Les Chroniques de l'Imaginaire

Le silence du bourreau - Bizot, François

En 1971, alors qu'il fait des recherches sur le bouddhisme au Cambodge, François Bizot est enlevé par les Khmers rouges avec Lay et Son, ses deux collègues cambodgiens. Tous trois se retrouvent au M.13, un camp dirigé par un jeune homme, que François Bizot connaîtra sous le nom de Douch. Entre le révolutionnaire convaincu et fervent patriote, et son prisonnier, qui essaie autant qu'il le peut de fournir une déclaration d'innocence convaincante, une relation se noue au fil des interrogatoires. C'est grâce à Douch que François Bizot sera libéré, après près de trois mois de détention, soulagé mais avec la culpabilité de laisser derrière lui Lay et Son.
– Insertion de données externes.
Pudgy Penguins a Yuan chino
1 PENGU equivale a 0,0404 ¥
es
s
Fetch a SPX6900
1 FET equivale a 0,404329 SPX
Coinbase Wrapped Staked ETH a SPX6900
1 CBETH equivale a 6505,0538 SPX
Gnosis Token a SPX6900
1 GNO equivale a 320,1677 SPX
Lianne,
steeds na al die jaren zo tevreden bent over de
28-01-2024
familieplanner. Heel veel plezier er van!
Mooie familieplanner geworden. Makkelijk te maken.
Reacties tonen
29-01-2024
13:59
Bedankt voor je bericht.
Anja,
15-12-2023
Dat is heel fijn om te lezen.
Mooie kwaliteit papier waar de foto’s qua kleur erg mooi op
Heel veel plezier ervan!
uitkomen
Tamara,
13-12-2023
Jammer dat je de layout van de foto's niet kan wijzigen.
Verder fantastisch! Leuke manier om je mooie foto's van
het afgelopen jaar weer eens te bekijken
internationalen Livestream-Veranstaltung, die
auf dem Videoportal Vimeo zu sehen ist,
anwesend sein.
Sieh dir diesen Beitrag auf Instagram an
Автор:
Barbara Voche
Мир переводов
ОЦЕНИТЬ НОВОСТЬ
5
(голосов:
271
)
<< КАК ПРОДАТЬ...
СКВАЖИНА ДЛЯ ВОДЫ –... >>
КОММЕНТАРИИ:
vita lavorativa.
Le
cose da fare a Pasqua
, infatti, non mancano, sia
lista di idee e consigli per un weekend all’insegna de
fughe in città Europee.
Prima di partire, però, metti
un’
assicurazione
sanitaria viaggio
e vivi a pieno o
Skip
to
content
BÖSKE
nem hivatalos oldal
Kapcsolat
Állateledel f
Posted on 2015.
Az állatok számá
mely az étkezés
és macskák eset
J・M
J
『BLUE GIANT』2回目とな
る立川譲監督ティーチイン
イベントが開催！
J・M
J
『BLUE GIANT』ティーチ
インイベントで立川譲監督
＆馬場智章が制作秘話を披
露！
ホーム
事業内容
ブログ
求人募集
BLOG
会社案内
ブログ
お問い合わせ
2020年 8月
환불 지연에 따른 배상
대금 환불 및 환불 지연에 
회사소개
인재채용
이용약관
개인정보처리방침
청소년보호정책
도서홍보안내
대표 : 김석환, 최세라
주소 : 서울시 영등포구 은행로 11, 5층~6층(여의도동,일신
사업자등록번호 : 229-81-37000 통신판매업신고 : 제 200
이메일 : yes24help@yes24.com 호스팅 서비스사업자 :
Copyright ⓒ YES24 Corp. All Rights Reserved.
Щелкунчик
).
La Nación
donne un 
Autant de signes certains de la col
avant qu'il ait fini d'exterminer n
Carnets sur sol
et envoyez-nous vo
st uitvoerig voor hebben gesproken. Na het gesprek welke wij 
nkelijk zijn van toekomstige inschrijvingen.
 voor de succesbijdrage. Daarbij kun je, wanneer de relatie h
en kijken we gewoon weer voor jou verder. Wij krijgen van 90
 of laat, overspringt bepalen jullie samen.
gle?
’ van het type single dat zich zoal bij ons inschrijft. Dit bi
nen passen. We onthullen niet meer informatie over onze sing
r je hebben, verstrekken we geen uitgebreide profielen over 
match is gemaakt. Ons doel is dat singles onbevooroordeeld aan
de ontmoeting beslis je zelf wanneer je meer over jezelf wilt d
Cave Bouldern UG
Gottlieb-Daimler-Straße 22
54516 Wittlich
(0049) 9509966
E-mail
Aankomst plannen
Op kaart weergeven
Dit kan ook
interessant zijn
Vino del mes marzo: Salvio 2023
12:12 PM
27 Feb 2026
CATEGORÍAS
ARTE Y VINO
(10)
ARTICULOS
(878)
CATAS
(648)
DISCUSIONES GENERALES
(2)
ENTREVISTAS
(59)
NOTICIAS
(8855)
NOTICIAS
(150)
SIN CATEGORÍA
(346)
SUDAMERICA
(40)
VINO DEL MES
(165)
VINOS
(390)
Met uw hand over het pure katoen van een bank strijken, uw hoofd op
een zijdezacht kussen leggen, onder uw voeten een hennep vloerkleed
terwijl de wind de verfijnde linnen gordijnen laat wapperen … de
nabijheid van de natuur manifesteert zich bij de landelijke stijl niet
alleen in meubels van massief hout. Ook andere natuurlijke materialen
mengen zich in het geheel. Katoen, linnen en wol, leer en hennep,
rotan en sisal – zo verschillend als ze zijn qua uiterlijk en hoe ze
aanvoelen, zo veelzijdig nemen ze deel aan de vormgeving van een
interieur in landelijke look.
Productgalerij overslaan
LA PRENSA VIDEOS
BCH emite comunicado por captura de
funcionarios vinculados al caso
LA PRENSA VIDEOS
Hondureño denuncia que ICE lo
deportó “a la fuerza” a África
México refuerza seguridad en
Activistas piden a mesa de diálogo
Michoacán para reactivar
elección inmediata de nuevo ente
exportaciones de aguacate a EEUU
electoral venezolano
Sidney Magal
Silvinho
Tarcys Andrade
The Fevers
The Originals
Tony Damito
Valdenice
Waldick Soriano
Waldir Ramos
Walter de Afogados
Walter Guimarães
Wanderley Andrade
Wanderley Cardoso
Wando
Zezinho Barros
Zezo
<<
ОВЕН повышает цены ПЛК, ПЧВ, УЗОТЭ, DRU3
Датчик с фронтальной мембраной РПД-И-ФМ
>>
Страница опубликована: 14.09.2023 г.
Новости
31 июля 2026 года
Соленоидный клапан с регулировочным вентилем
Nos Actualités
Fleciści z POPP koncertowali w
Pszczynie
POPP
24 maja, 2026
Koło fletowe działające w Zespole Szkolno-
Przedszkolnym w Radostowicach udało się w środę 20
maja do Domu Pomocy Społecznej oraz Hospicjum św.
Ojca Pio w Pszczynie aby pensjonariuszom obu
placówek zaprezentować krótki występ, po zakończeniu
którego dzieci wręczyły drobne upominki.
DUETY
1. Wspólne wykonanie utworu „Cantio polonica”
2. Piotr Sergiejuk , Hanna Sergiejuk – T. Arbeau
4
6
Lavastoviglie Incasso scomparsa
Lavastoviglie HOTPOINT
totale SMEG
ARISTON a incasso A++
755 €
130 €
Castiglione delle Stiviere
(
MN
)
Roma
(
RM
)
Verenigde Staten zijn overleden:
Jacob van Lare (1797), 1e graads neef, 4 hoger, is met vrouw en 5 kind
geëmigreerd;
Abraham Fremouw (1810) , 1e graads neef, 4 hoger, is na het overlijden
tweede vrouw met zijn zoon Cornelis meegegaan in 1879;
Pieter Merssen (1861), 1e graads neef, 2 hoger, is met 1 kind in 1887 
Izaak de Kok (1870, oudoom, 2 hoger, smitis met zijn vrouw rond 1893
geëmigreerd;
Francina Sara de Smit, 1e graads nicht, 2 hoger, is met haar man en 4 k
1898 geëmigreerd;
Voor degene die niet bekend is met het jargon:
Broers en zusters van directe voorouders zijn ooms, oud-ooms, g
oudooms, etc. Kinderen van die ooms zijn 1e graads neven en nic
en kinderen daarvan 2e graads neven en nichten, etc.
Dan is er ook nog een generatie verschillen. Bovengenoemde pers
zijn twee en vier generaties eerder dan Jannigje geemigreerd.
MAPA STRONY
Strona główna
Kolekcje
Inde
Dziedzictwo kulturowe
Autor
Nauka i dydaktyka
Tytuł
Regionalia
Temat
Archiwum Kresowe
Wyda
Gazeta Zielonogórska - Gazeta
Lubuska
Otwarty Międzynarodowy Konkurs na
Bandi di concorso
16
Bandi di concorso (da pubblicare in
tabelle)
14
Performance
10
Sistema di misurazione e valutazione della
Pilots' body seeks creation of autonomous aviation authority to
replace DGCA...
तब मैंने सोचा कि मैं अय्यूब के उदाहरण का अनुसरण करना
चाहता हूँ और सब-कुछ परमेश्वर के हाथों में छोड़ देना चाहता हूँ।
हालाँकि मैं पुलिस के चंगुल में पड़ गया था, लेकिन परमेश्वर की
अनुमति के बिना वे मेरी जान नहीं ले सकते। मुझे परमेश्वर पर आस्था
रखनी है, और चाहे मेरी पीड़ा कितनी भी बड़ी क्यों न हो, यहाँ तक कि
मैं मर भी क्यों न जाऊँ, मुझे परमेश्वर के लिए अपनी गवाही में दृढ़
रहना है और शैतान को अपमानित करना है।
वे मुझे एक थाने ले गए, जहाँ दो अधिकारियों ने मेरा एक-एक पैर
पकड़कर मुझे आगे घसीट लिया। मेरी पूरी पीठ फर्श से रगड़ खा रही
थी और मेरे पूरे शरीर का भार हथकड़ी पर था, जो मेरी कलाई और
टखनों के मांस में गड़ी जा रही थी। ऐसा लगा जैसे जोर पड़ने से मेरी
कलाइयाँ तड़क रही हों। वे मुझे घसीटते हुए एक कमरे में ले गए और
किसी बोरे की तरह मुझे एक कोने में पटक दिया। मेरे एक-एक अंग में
Et le camp semble rapidement disparaître de sa mémoire.
En 1988, il reconnaît Douch comme l'ancien directeur (en fuite) de S.21 (Tuol Sreng), où des milliers de personnes ont été tuées après avoir été torturées.
En 1999, quand Douch, qu'il croyait mort, est arrêté, il rédige Le portail, qui raconte ses souvenirs de son internement à M.13.
Dix ans plus tard, en 2009, il témoignera au procès du bourreau.

La position de l'auteur est particulière, et d'une intransigeante honnêteté, en ce qu'il ne s'aveugle pas sur les capacités de malfaisance de Douch, ni n'excuse les actes commis par lui-même ou sur ses ordres, mais n'oublie pas pour autant qu'il lui doit la vie, ni que sa fille aînée lui doit d'avoir un père. Par ailleurs, il refuse de voir en lui un monstre, si on entend par là quelqu'un qui ne serait pas humain.

Il est vrai que son argument selon lequel voir les bourreaux comme des monstres inhumains, au lieu de les voir comme des humains qui ont laissé parler une part humaine en eux muselée par la majorité, ôte toute chance de comprendre les mécanismes à l'oeuvre, et d'en empêcher la répétition, est convaincant. Après tout, c'est ainsi que l'on a jugé ces grands dignitaires nazis à Nuremberg, par exemple, et on ne peut pas dire que ces procès nous aient protégés de crimes contre l'humanité ultérieurs...

L'auteur est un chercheur, et son écriture est à la fois descriptive et précise là où les faits sont concernés, mais plus difficile à suivre quand il s'agit de décrire ses sentiments. Il n'empêche que ce texte court mérite amplement le détour, qu'on ait ou pas lu Le portail.